**Invoermateriaal**.
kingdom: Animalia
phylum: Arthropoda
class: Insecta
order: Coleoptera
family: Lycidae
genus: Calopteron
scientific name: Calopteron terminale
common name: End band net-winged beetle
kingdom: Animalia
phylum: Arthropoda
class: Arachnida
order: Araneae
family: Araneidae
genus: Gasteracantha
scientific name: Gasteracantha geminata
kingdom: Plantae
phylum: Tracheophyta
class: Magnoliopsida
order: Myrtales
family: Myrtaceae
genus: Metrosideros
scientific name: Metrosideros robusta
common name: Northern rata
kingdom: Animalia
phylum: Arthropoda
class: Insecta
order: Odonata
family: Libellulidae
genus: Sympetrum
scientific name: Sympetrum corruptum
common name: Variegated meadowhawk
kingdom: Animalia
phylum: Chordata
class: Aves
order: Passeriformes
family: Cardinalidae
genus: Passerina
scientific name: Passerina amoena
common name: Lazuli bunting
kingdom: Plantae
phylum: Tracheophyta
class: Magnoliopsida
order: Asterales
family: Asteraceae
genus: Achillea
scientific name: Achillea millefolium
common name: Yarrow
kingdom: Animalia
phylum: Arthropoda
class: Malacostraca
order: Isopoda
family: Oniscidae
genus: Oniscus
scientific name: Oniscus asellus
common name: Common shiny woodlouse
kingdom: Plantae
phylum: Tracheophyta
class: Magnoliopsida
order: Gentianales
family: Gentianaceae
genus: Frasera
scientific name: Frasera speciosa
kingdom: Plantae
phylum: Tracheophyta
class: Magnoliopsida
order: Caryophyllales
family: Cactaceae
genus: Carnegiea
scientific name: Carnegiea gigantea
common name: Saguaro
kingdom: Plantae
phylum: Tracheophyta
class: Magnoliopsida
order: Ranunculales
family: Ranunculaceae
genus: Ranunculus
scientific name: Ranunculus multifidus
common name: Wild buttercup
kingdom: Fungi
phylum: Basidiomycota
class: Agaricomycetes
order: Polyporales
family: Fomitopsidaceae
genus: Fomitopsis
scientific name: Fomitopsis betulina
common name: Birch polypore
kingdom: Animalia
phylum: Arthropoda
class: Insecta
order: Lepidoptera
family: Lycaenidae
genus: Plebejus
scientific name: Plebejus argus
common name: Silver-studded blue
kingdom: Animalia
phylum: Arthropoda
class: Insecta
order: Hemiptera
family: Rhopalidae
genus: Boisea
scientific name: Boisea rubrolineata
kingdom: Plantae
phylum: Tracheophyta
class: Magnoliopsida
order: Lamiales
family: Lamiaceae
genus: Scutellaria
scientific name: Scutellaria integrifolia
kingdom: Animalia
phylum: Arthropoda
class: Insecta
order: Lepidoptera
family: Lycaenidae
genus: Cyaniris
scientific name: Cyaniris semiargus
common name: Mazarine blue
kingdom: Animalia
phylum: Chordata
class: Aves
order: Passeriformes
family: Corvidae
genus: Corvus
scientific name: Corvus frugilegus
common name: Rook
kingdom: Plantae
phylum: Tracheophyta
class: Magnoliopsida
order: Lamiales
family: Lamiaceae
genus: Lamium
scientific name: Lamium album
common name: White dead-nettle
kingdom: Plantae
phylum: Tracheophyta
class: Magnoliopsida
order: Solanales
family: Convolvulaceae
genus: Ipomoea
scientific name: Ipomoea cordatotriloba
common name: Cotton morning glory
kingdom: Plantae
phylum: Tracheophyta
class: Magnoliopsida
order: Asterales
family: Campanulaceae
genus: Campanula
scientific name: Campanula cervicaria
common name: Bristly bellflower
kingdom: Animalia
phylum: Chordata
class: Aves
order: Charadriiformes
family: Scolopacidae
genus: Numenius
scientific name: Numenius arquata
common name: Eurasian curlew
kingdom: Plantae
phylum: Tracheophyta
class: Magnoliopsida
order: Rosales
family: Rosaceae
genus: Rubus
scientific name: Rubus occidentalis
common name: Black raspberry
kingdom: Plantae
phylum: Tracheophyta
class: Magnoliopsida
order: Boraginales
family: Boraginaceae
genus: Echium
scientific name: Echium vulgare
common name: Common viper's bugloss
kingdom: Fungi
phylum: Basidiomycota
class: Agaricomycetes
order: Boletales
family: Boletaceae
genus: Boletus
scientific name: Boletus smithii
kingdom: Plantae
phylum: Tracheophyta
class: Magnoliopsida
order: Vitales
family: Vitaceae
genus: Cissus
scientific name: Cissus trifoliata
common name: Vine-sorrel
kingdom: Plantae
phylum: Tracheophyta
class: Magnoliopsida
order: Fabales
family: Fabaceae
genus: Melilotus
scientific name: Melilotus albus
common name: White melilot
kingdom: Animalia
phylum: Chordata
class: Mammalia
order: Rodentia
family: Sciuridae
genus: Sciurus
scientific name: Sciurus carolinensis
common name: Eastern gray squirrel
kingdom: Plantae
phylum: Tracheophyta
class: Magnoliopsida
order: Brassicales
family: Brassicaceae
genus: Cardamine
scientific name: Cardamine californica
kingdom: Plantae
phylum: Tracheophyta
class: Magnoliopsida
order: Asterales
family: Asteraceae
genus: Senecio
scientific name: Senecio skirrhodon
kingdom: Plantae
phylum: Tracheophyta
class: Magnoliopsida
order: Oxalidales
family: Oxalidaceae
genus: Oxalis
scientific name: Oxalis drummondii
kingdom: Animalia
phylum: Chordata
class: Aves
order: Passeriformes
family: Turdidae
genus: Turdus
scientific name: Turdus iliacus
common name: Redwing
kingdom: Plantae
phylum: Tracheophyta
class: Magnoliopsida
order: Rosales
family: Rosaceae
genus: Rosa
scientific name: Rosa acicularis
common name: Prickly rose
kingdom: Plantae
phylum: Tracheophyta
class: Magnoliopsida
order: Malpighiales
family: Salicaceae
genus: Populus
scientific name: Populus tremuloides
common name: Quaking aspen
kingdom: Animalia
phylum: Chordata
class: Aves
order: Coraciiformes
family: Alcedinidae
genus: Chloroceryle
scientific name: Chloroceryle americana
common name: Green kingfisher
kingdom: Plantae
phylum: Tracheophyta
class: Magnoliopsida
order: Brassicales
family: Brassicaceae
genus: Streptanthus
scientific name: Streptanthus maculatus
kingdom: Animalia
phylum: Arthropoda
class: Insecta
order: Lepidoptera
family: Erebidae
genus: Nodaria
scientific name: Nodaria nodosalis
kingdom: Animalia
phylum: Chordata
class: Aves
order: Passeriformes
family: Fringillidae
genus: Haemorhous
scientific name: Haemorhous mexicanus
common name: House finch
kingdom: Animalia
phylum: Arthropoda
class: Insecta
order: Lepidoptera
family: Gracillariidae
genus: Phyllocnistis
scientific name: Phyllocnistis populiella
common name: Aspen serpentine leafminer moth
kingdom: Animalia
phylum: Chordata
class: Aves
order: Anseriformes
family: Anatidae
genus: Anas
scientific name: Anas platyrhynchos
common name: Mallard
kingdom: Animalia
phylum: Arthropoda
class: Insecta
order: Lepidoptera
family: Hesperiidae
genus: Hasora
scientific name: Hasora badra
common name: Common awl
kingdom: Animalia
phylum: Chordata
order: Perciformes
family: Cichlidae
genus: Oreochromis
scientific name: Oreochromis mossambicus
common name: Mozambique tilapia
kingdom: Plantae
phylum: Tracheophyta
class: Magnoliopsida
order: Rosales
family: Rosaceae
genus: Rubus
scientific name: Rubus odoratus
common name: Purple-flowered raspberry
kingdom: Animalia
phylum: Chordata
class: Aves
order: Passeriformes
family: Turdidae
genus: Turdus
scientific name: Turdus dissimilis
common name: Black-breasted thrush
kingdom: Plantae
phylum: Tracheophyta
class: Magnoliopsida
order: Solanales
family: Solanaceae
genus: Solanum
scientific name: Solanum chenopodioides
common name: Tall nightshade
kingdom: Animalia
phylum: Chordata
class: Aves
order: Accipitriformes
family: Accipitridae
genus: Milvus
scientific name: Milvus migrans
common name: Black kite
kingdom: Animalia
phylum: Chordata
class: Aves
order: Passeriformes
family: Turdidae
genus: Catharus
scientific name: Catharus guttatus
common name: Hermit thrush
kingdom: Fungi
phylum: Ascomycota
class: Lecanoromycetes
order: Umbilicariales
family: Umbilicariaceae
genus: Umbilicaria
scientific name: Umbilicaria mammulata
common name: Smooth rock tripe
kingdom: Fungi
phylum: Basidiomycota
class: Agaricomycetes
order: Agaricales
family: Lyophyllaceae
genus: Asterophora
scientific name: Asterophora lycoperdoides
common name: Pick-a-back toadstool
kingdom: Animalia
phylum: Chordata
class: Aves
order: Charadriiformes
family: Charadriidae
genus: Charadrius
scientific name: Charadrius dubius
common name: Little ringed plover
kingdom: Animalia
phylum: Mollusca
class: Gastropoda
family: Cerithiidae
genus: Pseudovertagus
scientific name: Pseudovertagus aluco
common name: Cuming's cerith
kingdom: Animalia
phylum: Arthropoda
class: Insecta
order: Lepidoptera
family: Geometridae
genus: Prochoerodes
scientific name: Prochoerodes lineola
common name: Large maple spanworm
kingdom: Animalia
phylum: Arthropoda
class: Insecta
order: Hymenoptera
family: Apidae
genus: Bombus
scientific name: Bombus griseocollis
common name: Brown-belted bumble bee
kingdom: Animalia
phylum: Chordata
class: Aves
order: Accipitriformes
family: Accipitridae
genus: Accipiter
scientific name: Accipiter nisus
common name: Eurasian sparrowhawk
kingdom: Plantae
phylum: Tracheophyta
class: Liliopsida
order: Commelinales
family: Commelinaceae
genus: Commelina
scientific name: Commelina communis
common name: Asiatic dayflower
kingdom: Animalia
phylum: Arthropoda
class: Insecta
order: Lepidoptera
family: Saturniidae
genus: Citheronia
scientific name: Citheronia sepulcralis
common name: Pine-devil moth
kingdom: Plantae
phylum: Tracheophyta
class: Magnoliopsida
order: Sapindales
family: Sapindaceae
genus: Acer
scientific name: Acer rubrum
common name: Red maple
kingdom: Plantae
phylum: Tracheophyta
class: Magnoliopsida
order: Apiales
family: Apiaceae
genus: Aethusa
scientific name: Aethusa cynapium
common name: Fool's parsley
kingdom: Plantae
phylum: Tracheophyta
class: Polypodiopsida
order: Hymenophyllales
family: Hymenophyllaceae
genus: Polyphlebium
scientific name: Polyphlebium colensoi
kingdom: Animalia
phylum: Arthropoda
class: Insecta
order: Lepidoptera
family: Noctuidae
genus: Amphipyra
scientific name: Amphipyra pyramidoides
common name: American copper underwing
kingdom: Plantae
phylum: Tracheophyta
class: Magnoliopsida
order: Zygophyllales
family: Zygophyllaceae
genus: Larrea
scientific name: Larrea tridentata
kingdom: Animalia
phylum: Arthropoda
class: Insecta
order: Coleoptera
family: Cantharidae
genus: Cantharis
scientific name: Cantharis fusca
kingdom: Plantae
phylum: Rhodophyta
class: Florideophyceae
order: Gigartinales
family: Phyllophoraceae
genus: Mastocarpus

**Opdrachtomschrijving**. Zet de regels vanaf het begin van de lijst tot en met de regel met "genus: Carnegiea" om naar een JSON-lijst van strings, één string per regel, zonder lege regels. Neem alleen deze regels op.

**Resultaat hieronder**.
[
  "kingdom: Animalia",
  "phylum: Arthropoda",
  "class: Insecta",
  "order: Coleoptera",
  "family: Lycidae",
  "genus: Calopteron",
  "scientific name: Calopteron terminale",
  "common name: End band net-winged beetle",
  "kingdom: Animalia",
  "phylum: Arthropoda",
  "class: Arachnida",
  "order: Araneae",
  "family: Araneidae",
  "genus: Gasteracantha",
  "scientific name: Gasteracantha geminata",
  "kingdom: Plantae",
  "phylum: Tracheophyta",
  "class: Magnoliopsida",
  "order: Myrtales",
  "family: Myrtaceae",
  "genus: Metrosideros",
  "scientific name: Metrosideros robusta",
  "common name: Northern rata",
  "kingdom: Animalia",
  "phylum: Arthropoda",
  "class: Insecta",
  "order: Odonata",
  "family: Libellulidae",
  "genus: Sympetrum",
  "scientific name: Sympetrum corruptum",
  "common name: Variegated meadowhawk",
  "kingdom: Animalia",
  "phylum: Chordata",
  "class: Aves",
  "order: Passeriformes",
  "family: Cardinalidae",
  "genus: Passerina",
  "scientific name: Passerina amoena",
  "common name: Lazuli bunting",
  "kingdom: Plantae",
  "phylum: Tracheophyta",
  "class: Magnoliopsida",
  "order: Asterales",
  "family: Asteraceae",
  "genus: Achillea",
  "scientific name: Achillea millefolium",
  "common name: Yarrow",
  "kingdom: Animalia",
  "phylum: Arthropoda",
  "class: Malacostraca",
  "order: Isopoda",
  "family: Oniscidae",
  "genus: Oniscus",
  "scientific name: Oniscus asellus",
  "common name: Common shiny woodlouse",
  "kingdom: Plantae",
  "phylum: Tracheophyta",
  "class: Magnoliopsida",
  "order: Gentianales",
  "family: Gentianaceae",
  "genus: Frasera",
  "scientific name: Frasera speciosa",
  "kingdom: Plantae",
  "phylum: Tracheophyta",
  "class: Magnoliopsida",
  "order: Caryophyllales",
  "family: Cactaceae",
  "genus: Carnegiea"
]